#### [WHAT IS REQUIRED]
For each line in the data below that holds "class", return a copy.

#### [Web interface edit records]
------------------------
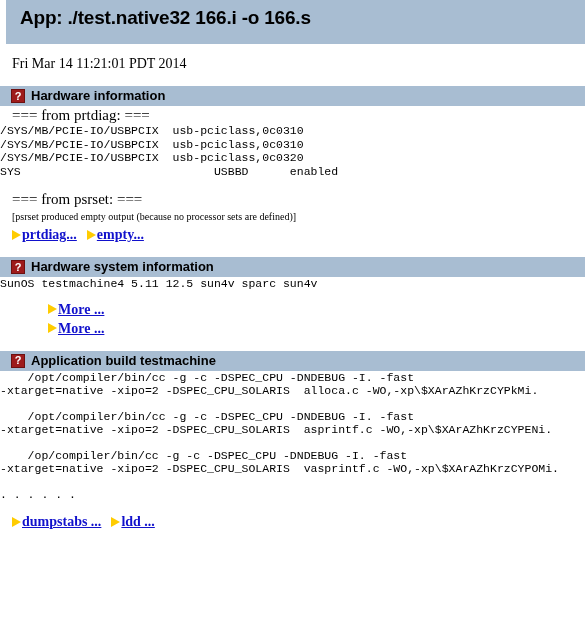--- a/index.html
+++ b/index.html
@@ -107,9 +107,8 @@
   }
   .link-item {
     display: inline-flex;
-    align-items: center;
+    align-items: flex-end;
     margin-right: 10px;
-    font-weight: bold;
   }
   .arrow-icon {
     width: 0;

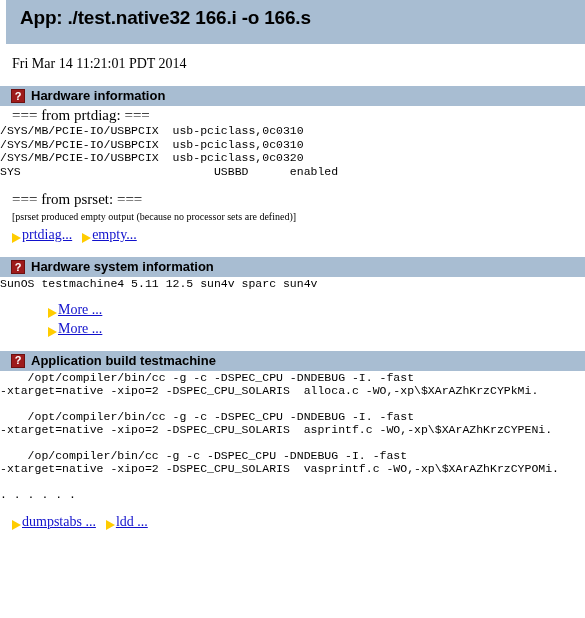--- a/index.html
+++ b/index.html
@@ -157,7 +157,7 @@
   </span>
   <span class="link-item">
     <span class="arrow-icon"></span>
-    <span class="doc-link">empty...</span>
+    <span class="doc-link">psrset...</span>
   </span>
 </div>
------------------------
#### [RESULT BELOW]
   <span class="link-item">
     <span class="arrow-icon"></span>
-    <span class="doc-link">empty...</span>
+    <span class="doc-link">psrset...</span>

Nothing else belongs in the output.